Problem requirements
Return each of the entries below word for word.

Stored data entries
# # # # # # #
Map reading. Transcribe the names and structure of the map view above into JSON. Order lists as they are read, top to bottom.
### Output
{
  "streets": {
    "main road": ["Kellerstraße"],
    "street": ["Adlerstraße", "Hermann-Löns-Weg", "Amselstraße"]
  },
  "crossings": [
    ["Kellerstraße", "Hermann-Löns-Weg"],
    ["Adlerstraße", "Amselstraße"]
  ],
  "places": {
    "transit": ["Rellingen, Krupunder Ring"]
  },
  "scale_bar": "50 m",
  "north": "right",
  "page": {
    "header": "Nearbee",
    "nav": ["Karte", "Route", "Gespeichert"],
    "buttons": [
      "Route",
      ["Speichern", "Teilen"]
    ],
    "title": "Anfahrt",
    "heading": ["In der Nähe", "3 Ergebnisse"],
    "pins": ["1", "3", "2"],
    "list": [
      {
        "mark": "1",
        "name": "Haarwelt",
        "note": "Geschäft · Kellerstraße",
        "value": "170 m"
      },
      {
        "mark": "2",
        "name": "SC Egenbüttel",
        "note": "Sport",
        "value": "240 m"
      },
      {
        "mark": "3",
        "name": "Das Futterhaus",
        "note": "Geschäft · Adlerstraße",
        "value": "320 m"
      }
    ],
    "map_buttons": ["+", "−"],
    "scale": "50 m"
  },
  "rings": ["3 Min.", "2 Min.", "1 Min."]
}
# # # # # # #
Response area
Map reading. Transcribe the names and structure of the map view above into JSON. Order lists as they are read, top to bottom.
### Output
{
  "streets": {
    "main road": ["Kellerstraße"],
    "street": ["Adlerstraße", "Hermann-Löns-Weg", "Amselstraße"]
  },
  "crossings": [
    ["Kellerstraße", "Hermann-Löns-Weg"],
    ["Adlerstraße", "Amselstraße"]
  ],
  "places": {
    "transit": ["Rellingen, Krupunder Ring"]
  },
  "scale_bar": "50 m",
  "north": "right",
  "page": {
    "header": "Nearbee",
    "nav": ["Karte", "Route", "Gespeichert"],
    "buttons": [
      "Route",
      ["Speichern", "Teilen"]
    ],
    "title": "Anfahrt",
    "heading": ["In der Nähe", "3 Ergebnisse"],
    "pins": ["1", "3", "2"],
    "list": [
      {
        "mark": "1",
        "name": "Haarwelt",
        "note": "Geschäft · Kellerstraße",
        "value": "170 m"
      },
      {
        "mark": "2",
        "name": "SC Egenbüttel",
        "note": "Sport",
        "value": "240 m"
      },
      {
        "mark": "3",
        "name": "Das Futterhaus",
        "note": "Geschäft · Adlerstraße",
        "value": "320 m"
      }
    ],
    "map_buttons": ["+", "−"],
    "scale": "50 m"
  },
  "rings": ["3 Min.", "2 Min.", "1 Min."]
}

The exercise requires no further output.